Spurred by budget defeat, PTAs vow to become more involved in process

June 13, 1993|By Sherrie Ruhl | Sherrie Ruhl,Staff Writer

Saying "political football" took precedence over children' needs when the Harford school system doled out money this spring, a countywide PTA group vowed to lobby much more aggressively next year.

The Harford County Council of PTAs is still smarting from a

school system decision to upgrade part-time assistant principals, who teach half time, to full-time administrators at eight or nine elementary schools instead of at 11, as promised.

"In the future, we will get more closely involved in the budget process from the beginning. That is imperative," said Andre A. Fournier, the group's president. "We should not have been put into the middle of what turned into a political football."

The PTAs, which vigorously lobbied the school system, the County Council and the county executive, made the upgrades their second-highest priority, after the hiring of 16 art teachers, for the budget year beginning July 1. The art teachers were approved, enabling each elementary school to offer art classes.

The part-time assistant principals, working a half-day in the classroom and a half-day in the front office, face impossible demands, Mr. Fournier said.

Students in the classroom suffer because the part-time assistant principals are frequently pulled from the class to deal with administrative duties, he said. Students throughout the school suffer because part-time assistant principals have to prepare lessons and grade papers at the same time they deal with day-to-day challenges of running a school.

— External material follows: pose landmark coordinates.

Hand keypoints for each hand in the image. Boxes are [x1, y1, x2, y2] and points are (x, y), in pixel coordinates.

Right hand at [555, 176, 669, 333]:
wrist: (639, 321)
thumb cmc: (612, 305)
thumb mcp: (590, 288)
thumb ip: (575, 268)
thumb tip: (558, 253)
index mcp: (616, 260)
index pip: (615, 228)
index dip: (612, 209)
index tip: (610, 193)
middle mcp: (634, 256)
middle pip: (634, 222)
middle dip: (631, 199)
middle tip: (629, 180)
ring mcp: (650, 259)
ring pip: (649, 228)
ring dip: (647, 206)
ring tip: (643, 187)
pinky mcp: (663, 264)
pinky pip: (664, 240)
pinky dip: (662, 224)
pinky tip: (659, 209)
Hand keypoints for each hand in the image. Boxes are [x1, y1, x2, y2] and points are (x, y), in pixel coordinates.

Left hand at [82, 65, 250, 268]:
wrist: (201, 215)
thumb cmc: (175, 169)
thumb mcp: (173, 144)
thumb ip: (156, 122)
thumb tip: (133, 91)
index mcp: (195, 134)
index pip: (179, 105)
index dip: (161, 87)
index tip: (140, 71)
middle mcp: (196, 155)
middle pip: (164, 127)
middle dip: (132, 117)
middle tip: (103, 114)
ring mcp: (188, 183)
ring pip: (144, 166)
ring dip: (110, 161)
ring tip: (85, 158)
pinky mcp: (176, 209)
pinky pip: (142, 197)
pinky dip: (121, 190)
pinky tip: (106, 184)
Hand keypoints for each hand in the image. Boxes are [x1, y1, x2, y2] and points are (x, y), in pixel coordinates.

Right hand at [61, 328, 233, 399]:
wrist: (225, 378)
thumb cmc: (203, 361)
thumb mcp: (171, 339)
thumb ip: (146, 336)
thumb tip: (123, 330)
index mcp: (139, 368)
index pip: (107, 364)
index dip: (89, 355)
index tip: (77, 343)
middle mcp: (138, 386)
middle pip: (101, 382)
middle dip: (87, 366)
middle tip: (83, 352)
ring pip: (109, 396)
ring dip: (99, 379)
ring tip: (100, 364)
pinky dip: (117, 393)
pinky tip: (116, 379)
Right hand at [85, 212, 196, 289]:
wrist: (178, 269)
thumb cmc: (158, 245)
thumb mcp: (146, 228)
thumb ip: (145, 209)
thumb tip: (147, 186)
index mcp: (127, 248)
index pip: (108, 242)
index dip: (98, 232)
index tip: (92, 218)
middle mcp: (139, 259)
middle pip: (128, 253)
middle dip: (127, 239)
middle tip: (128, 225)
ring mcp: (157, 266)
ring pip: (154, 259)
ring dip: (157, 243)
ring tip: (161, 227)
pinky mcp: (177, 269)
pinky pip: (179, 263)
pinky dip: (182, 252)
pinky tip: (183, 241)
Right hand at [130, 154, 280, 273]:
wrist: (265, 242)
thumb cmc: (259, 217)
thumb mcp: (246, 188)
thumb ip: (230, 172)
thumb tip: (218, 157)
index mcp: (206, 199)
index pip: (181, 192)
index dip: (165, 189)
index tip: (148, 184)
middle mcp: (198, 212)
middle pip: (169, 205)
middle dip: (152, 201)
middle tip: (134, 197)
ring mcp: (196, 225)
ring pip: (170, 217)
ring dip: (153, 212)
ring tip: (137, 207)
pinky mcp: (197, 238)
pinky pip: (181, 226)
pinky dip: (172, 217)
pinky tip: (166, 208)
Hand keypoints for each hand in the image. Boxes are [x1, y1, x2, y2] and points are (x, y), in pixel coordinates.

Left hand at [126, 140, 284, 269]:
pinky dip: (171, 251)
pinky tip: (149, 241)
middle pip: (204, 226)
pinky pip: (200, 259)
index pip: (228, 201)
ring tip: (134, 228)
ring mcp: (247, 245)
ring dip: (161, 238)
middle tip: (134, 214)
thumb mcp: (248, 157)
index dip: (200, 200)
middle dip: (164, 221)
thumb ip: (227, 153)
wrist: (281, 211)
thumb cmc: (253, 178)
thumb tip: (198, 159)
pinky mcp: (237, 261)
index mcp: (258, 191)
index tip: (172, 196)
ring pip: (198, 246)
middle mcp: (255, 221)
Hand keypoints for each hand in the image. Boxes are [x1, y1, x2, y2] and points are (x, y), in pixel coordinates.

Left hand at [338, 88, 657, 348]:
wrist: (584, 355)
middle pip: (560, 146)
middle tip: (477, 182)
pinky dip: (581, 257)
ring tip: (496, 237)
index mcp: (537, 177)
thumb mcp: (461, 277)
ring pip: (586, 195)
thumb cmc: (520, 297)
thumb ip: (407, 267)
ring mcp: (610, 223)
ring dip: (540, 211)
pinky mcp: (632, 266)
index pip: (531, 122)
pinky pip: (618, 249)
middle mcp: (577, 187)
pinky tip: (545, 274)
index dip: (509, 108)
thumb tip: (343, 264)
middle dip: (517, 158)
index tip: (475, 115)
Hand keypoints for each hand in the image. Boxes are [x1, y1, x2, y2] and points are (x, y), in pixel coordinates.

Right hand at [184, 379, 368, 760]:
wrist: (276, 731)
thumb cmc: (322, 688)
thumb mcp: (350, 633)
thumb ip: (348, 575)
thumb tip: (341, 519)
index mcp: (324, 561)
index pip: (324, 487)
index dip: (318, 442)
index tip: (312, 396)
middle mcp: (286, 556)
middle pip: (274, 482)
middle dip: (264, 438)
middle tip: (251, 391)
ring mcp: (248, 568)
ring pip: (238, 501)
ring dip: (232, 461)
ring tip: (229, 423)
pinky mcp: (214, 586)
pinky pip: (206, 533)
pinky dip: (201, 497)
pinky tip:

The school system said it supported the PTAs' proposal, but placed upgrading the positions near the bottom of its wish list.

The PTAs persuaded the County Council to amend the county's $163 million operating budget to give the school system $250,000 to upgrade 11 principals' slots.

But County Executive Eileen M. Rehrmann vetoed those amendments. She said the council illegally shifted $200,000 to education from a solid-waste fund and endangered state funding for the expansion of the Harford County Detention Center by shifting to education $50,000 earmarked for the project. The council lacked the necessary five votes to override the veto.

The school system still will get the $200,000, Mrs. Rehrmann said, because when the council cut the solid-waste appropriations by that amount, it also cut the solid-waste fund's expenses to keep the budget balanced.

Superintendent Ray R. Keech said the school system might be able to stretch the $200,000 to upgrade nine part-time assistant principals. But he said the system should not be expected to go back through its budget and make cuts to find the additional $50,000.

Mr. Fournier, other PTA members and some County Council members said the school system could offset the loss of $50,000 by eliminating a controversial new position -- the parent-volunteer coordinator.

The job, with an annual minimum salary of $44,000, came under fire when the school system began lobbying the County Council for more money in April.

Council members Joanne S. Parrott, R-District B, and Robert S. Wagner, R-District E, said they were outraged that the school system would spend so much money for a new job.

Mr. Keech called the position vital to the school system, saying it could increase the number of volunteers.

"We could have 10 times the number of parents we have now become actively involved," he said. "Think what we could do if we could get a parent to act as a tutor for every kid who is behind in reading or mathematics."

Anne Sterling, school board president, said the school system has been talking about hiring a parent volunteer coordinator for over five years.

But, she added, "When the PTAs object to something, I am willing to take a closer look."